**LIST OF TASKS**
**a)** Reproduce the passage of the modulo commit notice starting with "Johannes Vogel" and going on through "by Jeremiah Vivian.".
**b)** List every file path given under "files:" in the modulo commit notice.

**GIVEN TEXT**
++++
[Python-checkins] bpo-46407: Optimizing some modulo operations (GH-30653)
tim-one
webhook-mailer at python.org
Thu Jan 27 19:46:49 EST 2022
https://github.com/python/cpython/commit/f10dafc430279b4e6cf5b981ae3d1d76e8f431ad
commit: f10dafc430279b4e6cf5b981ae3d1d76e8f431ad
branch: main
author: Crowthebird <78076854+thatbirdguythatuknownot at users.noreply.github.com>
committer: tim-one <tim.peters at gmail.com>
date: 2022-01-27T18:46:45-06:00
summary:
bpo-46407: Optimizing some modulo operations (GH-30653)
Added new internal functions to compute mod without also computing the quotient.
The loops can be leaner then, which leads to modestly but reliably faster execution in contexts that know they don't need the quotient.
Code by Jeremiah Vivian (Pascual).
files:
A Misc/NEWS.d/next/Core and Builtins/2022-01-17-23-12-01.bpo-46407.2_5a7R.rst
M Misc/ACKS
M Objects/longobject.c
diff --git a/Misc/ACKS b/Misc/ACKS
index cf023c9af927a..6df339c3e145b 100644
--- a/Misc/ACKS
+++ b/Misc/ACKS
@@ -1860,6 +1860,7 @@ Kurt Vile
Norman Vine
Pauli Virtanen
Frank Visser
+Jeremiah Vivian (Pascual)
Johannes Vogel
Michael Vogt
Radu Voicilas
diff --git a/Misc/NEWS.d/next/Core and Builtins/2022-01-17-23-12-01.bpo-46407.2_5a7R.rst b/Misc/NEWS.d/next/Core and Builtins/2022-01-17-23-12-01.bpo-46407.2_5a7R.rst
new file mode 100644
index 0000000000000..e7f555f1ffc2f
--- /dev/null
+++ b/Misc/NEWS.d/next/Core and Builtins/2022-01-17-23-12-01.bpo-46407.2_5a7R.rst
@@ -0,0 +1 @@
+Optimize some modulo operations in ``Objects/longobject.c``. Patch by Jeremiah Vivian.
diff --git a/Objects/longobject.c b/Objects/longobject.c
index 5f0cc579c2cca..cc4ceec21aaca 100644
--- a/Objects/longobject.c
+++ b/Objects/longobject.c
@@ -1670,6 +1670,35 @@ divrem1(PyLongObject *a, digit n, digit *prem)
return long_normalize(z);
}
+/* Remainder of long pin, w/ size digits, by non-zero digit n,
+ returning the remainder. pin points at the LSD. */
+
+static digit
+inplace_rem1(digit *pin, Py_ssize_t size, digit n)
+{
+ twodigits rem = 0;
+
+ assert(n > 0 && n <= PyLong_MASK);
+ while (--size >= 0)
+ rem = ((rem << PyLong_SHIFT) | pin[size]) % n;
+ return (digit)rem;
+}
+
+/* Get the remainder of an integer divided by a digit, returning
+ the remainder as the result of the function. The sign of a is
+ ignored; n should not be zero. */
+
+static PyLongObject *
+rem1(PyLongObject *a, digit n)
++++
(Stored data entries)
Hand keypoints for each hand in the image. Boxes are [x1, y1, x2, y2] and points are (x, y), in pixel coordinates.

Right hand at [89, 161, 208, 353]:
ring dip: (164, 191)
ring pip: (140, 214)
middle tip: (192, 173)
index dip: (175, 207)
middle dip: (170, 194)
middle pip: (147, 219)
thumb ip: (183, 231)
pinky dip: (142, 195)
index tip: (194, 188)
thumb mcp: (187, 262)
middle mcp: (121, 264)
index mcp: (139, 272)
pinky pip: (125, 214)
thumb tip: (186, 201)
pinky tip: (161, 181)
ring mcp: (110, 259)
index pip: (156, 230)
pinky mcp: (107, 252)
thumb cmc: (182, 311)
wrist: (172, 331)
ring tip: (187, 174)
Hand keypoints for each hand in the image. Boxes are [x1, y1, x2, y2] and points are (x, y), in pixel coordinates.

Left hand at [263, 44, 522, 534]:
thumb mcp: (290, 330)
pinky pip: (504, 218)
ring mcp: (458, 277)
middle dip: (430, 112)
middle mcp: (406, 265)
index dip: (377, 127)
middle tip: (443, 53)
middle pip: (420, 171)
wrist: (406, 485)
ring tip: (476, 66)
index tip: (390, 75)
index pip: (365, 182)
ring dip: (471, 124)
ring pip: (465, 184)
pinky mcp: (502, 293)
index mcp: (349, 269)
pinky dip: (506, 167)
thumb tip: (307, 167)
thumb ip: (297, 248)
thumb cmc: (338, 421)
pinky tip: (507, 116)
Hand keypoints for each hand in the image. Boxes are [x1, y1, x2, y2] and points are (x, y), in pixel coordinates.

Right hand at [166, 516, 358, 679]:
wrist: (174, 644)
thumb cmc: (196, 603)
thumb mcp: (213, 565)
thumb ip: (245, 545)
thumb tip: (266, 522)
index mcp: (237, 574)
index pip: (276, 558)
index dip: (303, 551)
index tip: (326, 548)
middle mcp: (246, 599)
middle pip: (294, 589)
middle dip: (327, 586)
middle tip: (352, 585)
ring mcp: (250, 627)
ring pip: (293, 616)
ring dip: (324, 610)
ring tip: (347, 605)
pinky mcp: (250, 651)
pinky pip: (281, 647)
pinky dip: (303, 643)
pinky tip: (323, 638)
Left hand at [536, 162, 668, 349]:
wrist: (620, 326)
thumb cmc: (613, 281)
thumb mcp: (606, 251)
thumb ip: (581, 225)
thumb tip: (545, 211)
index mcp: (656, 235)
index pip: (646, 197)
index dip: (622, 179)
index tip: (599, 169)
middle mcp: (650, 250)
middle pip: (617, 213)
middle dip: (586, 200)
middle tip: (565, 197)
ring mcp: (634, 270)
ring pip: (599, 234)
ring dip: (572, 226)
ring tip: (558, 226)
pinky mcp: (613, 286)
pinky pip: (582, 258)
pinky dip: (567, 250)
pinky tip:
++++
**SOLUTIONS**
**a)**
Johannes Vogel
Michael Vogt
Radu Voicilas
diff --git a/Misc/NEWS.d/next/Core and Builtins/2022-01-17-23-12-01.bpo-46407.2_5a7R.rst b/Misc/NEWS.d/next/Core and Builtins/2022-01-17-23-12-01.bpo-46407.2_5a7R.rst
new file mode 100644
index 0000000000000..e7f555f1ffc2f
--- /dev/null
+++ b/Misc/NEWS.d/next/Core and Builtins/2022-01-17-23-12-01.bpo-46407.2_5a7R.rst
@@ -0,0 +1 @@
+Optimize some modulo operations in ``Objects/longobject.c``. Patch by Jeremiah Vivian.

**b)**
Misc/NEWS.d/next/Core and Builtins/2022-01-17-23-12-01.bpo-46407.2_5a7R.rst
Misc/ACKS
Objects/longobject.c